(Saved data entries)
· · · ·

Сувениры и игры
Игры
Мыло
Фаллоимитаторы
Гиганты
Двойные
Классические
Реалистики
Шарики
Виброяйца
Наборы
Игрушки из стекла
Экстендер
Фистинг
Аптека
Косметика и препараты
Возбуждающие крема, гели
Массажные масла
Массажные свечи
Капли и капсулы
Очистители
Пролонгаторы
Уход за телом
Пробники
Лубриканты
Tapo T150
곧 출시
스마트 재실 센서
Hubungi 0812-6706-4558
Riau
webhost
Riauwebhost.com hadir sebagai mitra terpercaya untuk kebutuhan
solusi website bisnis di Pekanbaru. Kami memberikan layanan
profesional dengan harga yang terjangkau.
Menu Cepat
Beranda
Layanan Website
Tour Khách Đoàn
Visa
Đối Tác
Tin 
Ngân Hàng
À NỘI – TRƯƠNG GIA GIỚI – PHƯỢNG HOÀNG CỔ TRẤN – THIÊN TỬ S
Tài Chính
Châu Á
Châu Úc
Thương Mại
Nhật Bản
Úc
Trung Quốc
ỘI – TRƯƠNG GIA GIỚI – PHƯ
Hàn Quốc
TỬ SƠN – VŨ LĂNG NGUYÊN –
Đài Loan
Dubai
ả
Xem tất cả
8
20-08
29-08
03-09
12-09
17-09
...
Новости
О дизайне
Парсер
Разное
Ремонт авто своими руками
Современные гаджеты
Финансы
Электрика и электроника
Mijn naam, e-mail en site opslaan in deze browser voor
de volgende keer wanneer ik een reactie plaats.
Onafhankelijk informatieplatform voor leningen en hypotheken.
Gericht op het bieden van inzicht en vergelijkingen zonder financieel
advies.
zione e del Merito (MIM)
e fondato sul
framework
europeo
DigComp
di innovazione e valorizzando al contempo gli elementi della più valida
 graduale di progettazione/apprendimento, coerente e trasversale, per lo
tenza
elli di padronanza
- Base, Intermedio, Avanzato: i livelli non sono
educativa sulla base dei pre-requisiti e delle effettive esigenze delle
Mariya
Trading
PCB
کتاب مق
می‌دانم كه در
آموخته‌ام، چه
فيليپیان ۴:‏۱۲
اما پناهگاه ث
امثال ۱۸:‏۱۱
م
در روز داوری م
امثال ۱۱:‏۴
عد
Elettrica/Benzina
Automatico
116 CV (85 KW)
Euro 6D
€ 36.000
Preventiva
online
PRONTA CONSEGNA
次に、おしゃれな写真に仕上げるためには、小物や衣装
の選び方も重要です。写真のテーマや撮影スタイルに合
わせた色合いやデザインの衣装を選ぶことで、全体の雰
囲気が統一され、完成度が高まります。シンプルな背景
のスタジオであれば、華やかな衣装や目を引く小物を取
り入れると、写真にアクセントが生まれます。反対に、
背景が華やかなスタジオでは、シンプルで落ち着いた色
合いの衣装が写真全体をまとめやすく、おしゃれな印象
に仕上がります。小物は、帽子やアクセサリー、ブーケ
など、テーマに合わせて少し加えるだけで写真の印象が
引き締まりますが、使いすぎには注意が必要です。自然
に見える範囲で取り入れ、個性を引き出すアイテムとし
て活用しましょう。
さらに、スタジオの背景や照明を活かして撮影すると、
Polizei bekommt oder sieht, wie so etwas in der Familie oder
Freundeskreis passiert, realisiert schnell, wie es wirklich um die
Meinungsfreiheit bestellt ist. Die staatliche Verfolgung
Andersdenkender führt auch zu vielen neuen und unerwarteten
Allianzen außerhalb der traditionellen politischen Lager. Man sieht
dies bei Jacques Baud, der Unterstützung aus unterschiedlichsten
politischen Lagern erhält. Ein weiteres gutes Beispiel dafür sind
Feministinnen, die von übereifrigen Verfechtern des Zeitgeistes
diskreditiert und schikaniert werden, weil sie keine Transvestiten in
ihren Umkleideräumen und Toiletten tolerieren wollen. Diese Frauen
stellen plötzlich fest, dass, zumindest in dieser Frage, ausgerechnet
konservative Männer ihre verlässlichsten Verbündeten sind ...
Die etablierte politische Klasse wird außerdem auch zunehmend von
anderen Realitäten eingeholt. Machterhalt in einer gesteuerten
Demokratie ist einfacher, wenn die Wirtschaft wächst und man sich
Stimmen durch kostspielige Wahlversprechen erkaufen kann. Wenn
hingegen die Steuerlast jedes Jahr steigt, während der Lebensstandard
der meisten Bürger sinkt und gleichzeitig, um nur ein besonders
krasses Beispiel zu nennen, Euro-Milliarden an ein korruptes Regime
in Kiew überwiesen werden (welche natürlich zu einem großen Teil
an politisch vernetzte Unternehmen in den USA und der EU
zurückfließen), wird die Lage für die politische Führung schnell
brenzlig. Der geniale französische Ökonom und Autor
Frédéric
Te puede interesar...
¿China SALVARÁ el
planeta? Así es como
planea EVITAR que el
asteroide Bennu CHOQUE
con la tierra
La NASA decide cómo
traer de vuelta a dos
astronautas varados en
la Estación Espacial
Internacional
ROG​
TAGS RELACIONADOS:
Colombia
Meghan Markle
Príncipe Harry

· · · ·

Task goal:
Within the entries, find each line holding the string "politischen". Reply with how many there are, as a number alone.

Answer to the problem:
2